Write out only the lines from the top of the listing below through the one with "pinky tip: (84, 192)", exactly as they stand, while keeping pictures out of the copy.
----- Data extracts -----
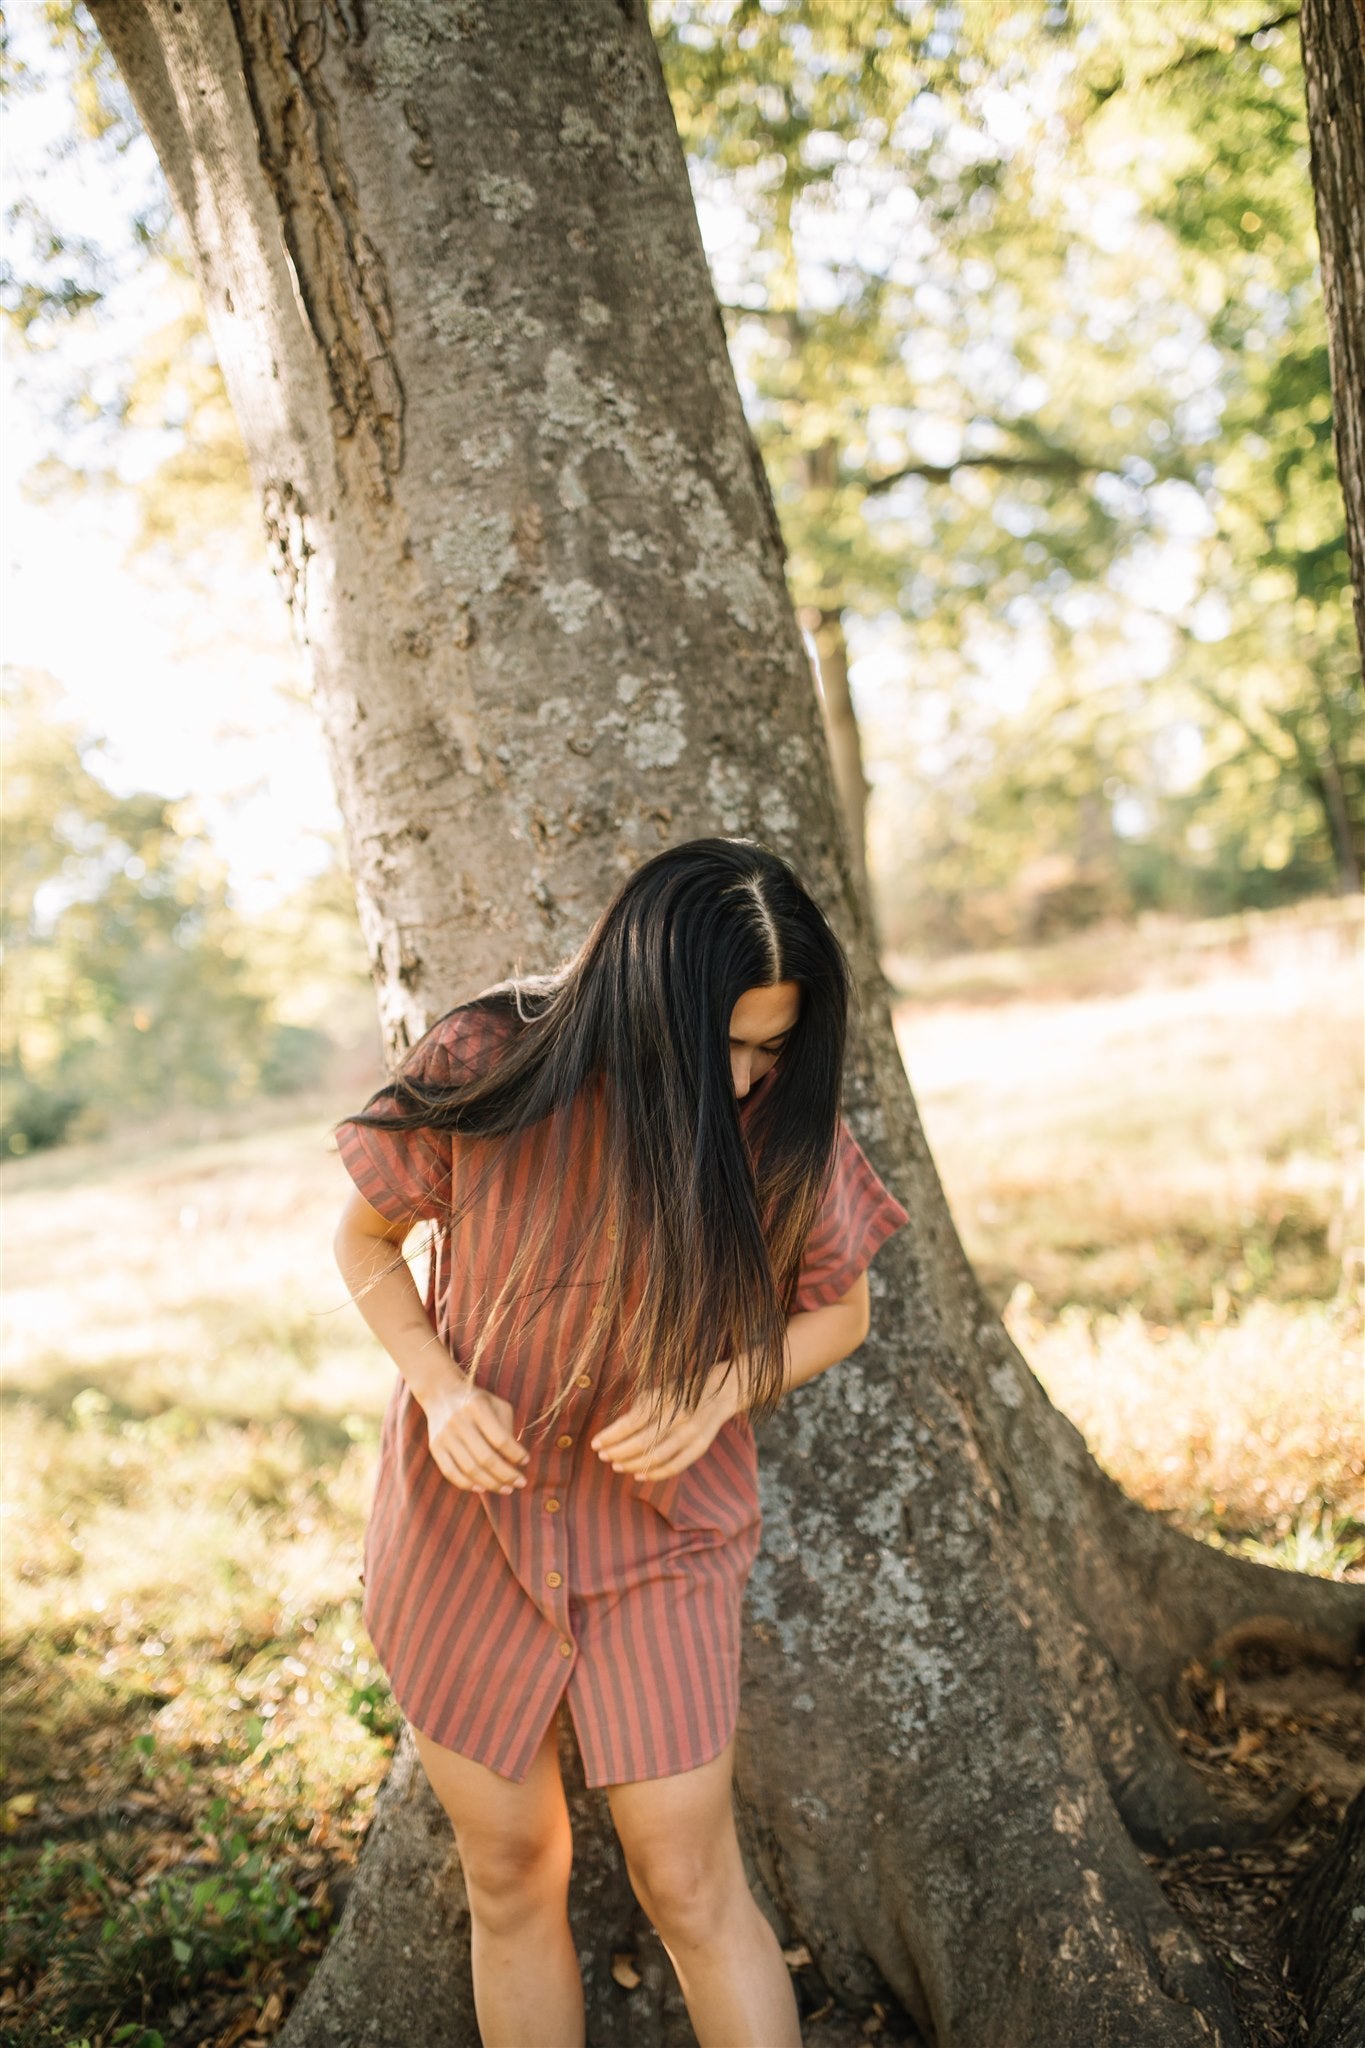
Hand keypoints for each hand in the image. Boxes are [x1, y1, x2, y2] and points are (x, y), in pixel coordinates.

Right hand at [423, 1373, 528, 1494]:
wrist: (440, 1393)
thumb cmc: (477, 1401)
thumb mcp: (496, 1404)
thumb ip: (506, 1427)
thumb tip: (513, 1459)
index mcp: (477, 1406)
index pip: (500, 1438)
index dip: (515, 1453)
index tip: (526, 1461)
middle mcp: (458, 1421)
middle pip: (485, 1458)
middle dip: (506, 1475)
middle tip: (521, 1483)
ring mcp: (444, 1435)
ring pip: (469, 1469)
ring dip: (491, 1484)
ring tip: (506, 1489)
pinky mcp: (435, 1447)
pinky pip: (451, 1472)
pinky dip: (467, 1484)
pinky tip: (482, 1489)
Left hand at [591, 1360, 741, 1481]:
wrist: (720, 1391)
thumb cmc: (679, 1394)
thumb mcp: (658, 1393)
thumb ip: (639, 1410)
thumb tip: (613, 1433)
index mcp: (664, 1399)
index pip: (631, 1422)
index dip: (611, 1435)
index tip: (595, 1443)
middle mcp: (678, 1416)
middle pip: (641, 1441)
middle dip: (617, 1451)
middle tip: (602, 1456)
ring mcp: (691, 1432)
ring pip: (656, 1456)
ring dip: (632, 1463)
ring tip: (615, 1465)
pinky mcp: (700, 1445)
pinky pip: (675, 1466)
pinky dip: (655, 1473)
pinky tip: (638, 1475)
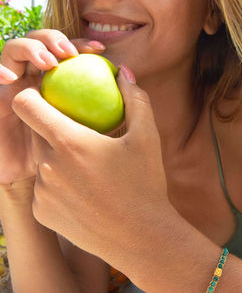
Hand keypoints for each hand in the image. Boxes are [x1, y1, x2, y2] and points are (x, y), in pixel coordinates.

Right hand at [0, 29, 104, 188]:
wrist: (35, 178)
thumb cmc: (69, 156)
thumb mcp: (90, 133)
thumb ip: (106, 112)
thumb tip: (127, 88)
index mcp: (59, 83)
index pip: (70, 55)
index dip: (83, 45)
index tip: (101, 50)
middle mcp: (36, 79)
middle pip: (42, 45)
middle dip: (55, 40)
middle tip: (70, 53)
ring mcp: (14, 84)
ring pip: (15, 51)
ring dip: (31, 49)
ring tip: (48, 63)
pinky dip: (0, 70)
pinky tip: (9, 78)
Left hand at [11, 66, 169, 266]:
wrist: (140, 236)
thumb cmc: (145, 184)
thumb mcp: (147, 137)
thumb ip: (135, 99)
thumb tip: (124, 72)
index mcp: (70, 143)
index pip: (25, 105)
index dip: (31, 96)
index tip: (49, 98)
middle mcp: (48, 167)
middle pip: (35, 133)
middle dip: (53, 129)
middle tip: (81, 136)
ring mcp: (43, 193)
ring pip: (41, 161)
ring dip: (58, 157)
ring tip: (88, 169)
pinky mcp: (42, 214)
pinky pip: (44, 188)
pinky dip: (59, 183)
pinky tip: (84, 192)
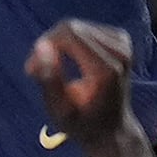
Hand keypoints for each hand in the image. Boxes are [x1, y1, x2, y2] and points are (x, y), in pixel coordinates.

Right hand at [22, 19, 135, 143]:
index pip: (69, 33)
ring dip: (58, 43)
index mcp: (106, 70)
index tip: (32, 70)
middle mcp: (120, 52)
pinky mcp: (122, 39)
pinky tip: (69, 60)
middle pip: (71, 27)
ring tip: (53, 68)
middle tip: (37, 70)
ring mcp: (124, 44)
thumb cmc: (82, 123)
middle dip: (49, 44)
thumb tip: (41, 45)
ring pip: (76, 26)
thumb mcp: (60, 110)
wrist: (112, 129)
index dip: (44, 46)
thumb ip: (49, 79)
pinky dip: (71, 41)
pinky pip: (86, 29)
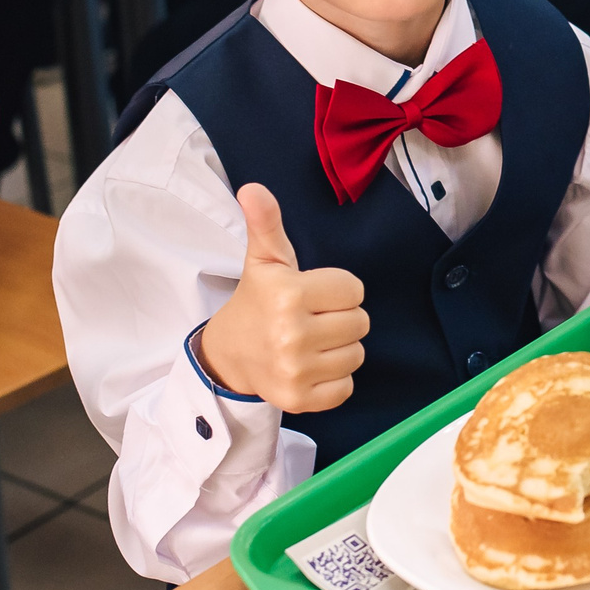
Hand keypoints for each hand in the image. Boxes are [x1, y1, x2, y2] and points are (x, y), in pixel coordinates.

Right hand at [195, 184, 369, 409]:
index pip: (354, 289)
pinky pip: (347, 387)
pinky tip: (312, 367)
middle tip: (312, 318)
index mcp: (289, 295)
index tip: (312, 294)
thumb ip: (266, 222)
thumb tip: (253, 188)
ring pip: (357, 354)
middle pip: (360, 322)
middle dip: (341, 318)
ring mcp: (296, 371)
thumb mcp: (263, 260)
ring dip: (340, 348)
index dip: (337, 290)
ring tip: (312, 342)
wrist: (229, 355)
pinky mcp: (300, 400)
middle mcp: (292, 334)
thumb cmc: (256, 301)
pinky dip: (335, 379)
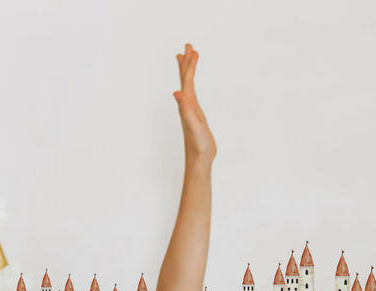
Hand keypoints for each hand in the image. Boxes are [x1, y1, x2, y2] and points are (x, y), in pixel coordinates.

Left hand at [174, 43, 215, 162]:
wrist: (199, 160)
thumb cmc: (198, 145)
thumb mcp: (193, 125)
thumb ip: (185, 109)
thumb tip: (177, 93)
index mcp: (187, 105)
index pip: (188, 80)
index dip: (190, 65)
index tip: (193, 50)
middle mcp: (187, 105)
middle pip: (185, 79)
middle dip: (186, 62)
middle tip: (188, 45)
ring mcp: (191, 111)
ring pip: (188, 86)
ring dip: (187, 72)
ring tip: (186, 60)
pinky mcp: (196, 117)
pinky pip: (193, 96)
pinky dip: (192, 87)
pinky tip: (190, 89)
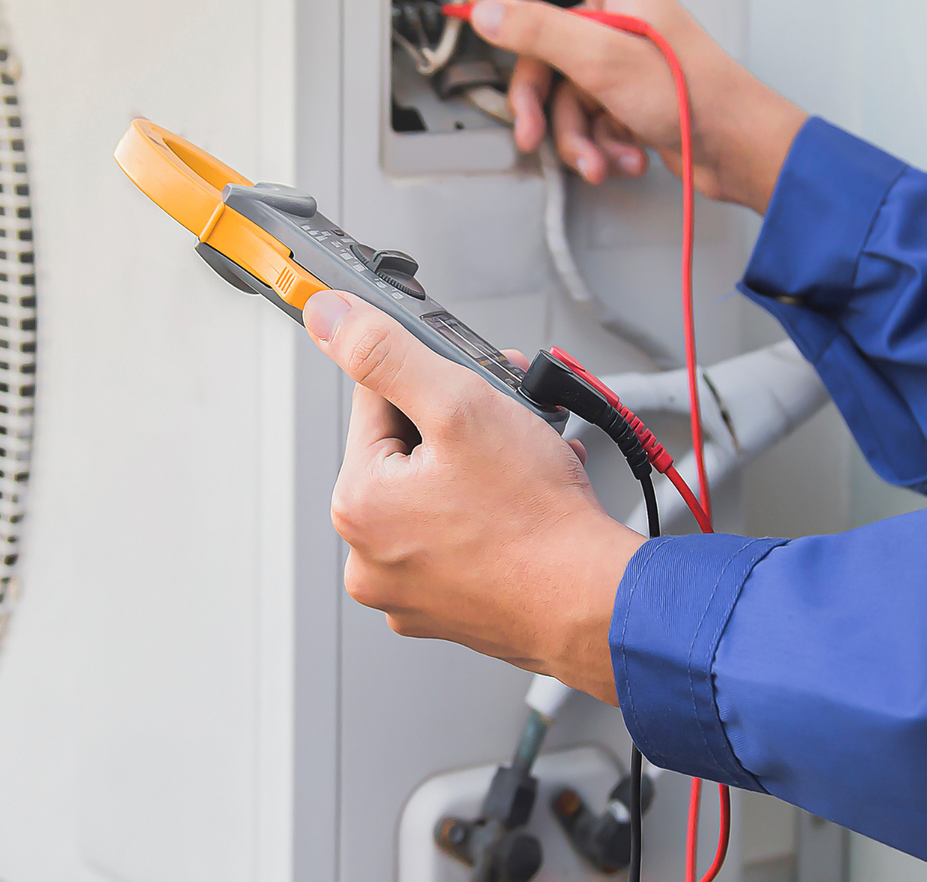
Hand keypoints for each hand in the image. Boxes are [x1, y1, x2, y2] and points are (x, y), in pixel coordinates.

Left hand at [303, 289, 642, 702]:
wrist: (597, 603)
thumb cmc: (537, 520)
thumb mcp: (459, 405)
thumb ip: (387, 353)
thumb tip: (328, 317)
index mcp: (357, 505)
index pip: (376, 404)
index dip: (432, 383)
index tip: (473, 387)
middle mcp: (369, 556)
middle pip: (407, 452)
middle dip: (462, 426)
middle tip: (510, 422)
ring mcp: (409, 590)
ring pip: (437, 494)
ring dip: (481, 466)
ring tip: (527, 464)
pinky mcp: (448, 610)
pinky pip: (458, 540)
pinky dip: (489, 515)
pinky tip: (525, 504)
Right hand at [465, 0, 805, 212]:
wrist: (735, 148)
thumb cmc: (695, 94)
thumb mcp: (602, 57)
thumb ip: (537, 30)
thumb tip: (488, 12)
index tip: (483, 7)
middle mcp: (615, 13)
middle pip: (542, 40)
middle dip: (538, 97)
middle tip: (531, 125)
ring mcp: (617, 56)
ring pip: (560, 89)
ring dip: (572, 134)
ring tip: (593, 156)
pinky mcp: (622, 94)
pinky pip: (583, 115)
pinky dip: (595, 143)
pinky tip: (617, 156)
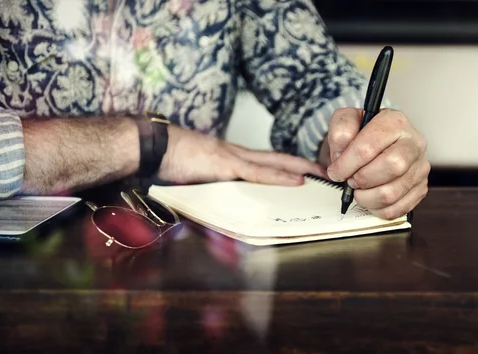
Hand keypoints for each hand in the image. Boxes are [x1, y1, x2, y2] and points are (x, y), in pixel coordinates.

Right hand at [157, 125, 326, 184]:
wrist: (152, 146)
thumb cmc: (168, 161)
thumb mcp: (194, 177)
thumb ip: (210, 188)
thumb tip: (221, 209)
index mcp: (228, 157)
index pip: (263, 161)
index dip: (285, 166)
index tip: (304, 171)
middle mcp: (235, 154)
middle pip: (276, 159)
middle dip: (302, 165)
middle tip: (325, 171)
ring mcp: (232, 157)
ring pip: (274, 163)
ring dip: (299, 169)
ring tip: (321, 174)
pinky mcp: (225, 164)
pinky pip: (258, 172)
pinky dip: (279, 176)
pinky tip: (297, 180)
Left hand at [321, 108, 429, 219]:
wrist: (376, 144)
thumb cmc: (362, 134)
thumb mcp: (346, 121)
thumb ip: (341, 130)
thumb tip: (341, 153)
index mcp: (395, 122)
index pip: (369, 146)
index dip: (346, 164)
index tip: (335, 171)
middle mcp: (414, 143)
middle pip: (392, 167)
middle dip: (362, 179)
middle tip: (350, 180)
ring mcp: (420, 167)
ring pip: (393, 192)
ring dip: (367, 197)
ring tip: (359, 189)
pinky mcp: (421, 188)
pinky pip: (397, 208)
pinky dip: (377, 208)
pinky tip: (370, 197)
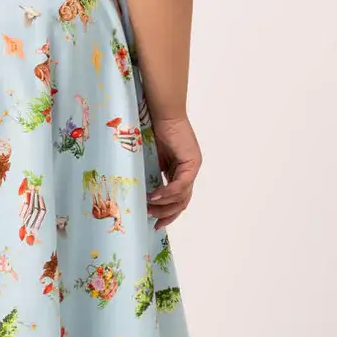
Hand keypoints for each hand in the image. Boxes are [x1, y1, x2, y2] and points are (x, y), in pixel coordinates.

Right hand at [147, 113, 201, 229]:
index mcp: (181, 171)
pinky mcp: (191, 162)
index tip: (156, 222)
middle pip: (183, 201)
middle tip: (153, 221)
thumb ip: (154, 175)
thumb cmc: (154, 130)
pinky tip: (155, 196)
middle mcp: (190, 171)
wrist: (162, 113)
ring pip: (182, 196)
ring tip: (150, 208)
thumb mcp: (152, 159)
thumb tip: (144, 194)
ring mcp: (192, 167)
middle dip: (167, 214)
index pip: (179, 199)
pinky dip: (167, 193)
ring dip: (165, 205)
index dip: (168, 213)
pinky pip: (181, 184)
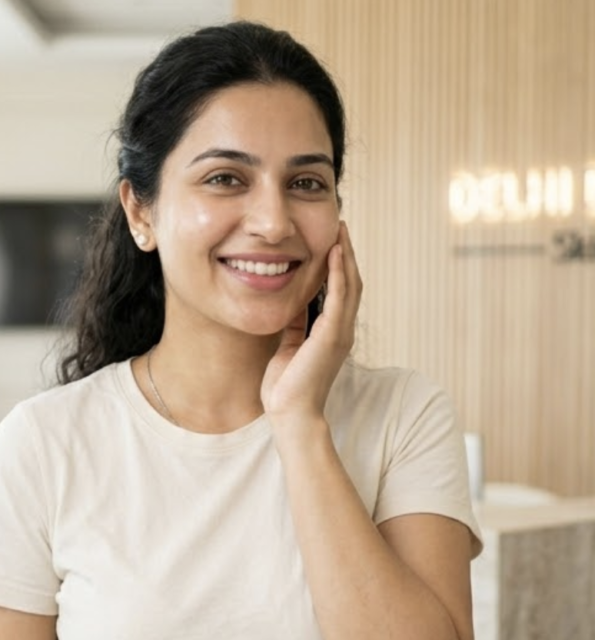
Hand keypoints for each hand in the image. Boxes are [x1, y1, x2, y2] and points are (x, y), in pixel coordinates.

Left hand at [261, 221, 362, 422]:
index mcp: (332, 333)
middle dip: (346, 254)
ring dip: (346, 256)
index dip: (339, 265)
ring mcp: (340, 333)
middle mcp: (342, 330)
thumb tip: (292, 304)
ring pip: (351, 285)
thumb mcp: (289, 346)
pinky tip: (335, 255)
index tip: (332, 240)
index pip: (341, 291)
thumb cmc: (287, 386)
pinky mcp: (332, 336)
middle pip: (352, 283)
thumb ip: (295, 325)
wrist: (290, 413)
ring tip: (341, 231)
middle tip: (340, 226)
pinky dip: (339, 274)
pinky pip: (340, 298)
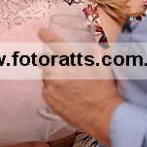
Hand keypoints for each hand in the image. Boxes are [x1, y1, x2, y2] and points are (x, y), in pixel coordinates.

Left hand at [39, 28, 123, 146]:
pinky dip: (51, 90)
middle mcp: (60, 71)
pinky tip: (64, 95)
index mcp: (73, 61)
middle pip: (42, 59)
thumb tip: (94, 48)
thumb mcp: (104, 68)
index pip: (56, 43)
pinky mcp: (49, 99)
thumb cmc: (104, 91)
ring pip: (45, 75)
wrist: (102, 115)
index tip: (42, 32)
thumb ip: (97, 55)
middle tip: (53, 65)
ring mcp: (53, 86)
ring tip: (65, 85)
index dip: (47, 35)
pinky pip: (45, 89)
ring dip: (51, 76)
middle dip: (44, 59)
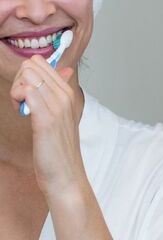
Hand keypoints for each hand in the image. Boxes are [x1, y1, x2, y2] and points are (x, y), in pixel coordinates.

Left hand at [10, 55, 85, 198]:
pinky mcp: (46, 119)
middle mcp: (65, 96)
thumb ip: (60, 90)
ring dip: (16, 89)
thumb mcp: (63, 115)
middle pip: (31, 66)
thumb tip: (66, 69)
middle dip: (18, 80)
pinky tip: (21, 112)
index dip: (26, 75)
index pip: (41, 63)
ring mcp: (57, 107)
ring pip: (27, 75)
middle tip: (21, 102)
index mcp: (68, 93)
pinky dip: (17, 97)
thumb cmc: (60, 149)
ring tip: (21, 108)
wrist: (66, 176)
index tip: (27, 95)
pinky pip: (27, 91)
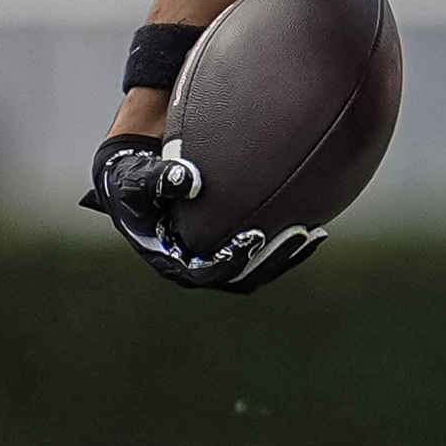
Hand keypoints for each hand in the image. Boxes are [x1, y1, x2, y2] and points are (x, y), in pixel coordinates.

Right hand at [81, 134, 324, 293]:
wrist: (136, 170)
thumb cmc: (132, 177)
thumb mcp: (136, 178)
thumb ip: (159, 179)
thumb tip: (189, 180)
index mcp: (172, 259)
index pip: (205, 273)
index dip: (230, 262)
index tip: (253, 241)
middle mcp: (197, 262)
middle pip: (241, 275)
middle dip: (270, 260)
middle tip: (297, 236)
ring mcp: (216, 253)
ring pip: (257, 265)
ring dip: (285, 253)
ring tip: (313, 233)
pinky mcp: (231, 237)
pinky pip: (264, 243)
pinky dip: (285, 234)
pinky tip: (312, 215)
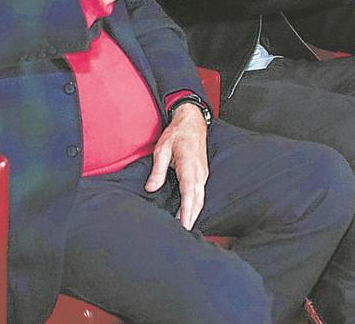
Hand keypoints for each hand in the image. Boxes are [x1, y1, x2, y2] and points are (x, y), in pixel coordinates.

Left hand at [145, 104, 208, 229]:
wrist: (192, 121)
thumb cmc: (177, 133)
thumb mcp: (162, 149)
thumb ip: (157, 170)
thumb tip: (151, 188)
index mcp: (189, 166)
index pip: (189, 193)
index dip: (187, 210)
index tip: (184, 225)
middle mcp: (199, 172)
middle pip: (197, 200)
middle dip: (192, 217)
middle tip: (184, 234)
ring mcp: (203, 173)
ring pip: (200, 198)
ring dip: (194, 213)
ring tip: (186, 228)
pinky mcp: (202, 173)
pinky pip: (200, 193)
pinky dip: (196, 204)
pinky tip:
-----
Answer to the problem:
Hand keypoints for each hand in the image. Boxes are [x1, y1, x2, y2] and points are (x, y), in pixel coordinates.

Right hand at [423, 1373, 528, 1494]:
wrist: (440, 1393)
thumb cmc: (477, 1401)
thumb mcp: (496, 1404)
thumb ip: (506, 1427)
thumb tip: (513, 1459)
index mcp: (477, 1406)
index pip: (500, 1438)
index dip: (515, 1453)
index tip: (526, 1461)
middle mcp: (458, 1421)
middle pip: (485, 1458)
middle dip: (506, 1475)
middle tip: (521, 1483)
ring mcp: (444, 1435)
ring pip: (469, 1469)
ring dip: (491, 1484)
ring tip: (506, 1489)
pinky mcp: (435, 1447)
pinky pip: (451, 1472)
pinky dip: (467, 1484)
pinky tip: (482, 1489)
Left hand at [591, 1360, 741, 1481]:
wrist: (720, 1391)
thumb cmc: (679, 1394)
thumb mcp: (658, 1393)
thumb ip: (639, 1410)
thumb tip: (613, 1433)
index mcp: (664, 1399)
index pip: (631, 1422)
index dip: (611, 1435)
index tip: (595, 1443)
middle mcp: (678, 1416)
middle pip: (641, 1441)
middle dip: (617, 1451)
middle tip: (602, 1456)
ring mcp: (691, 1432)
ring pip: (656, 1456)
ring dip: (632, 1463)
ring tip: (615, 1465)
pinky mcp: (700, 1445)
pinky pip: (675, 1466)
pinky dip: (655, 1473)
pinky tip: (638, 1475)
Hand keypoints for each hand in the image. Boxes are [x1, y1, x2, y2] and points are (x, y), in pixel coordinates.

Right hand at [0, 29, 104, 188]:
wrist: (35, 178)
thumb cmc: (69, 156)
thumb mcp: (90, 133)
thumb ip: (106, 112)
thumb tip: (127, 88)
index mcp: (59, 83)
index pip: (70, 55)
index dip: (83, 45)
index tip: (101, 50)
middle mcp: (36, 79)
middle pip: (42, 45)
middle dip: (55, 40)
middle tip: (70, 53)
ring mcp: (14, 84)
ring pip: (15, 51)
ring dip: (31, 49)
ring tip: (48, 63)
pinky dip: (0, 70)
pinky tip: (9, 78)
Left hand at [11, 66, 169, 266]:
wrist: (140, 236)
thumb cmc: (145, 184)
thumb mcp: (147, 137)
thumb ip: (135, 99)
thumb tip: (124, 72)
index mcp: (70, 143)
index pip: (25, 105)
index dip: (31, 96)
index tip: (49, 98)
middle mcp: (48, 167)
middle pip: (35, 133)
middle dip: (53, 129)
middle tip: (81, 136)
ring mcp: (43, 193)
ring pip: (41, 161)
ring dip: (58, 157)
ring tip: (88, 169)
pinky mcp: (42, 214)
pinky pip: (44, 188)
pinky dip: (59, 183)
pinky tip: (84, 192)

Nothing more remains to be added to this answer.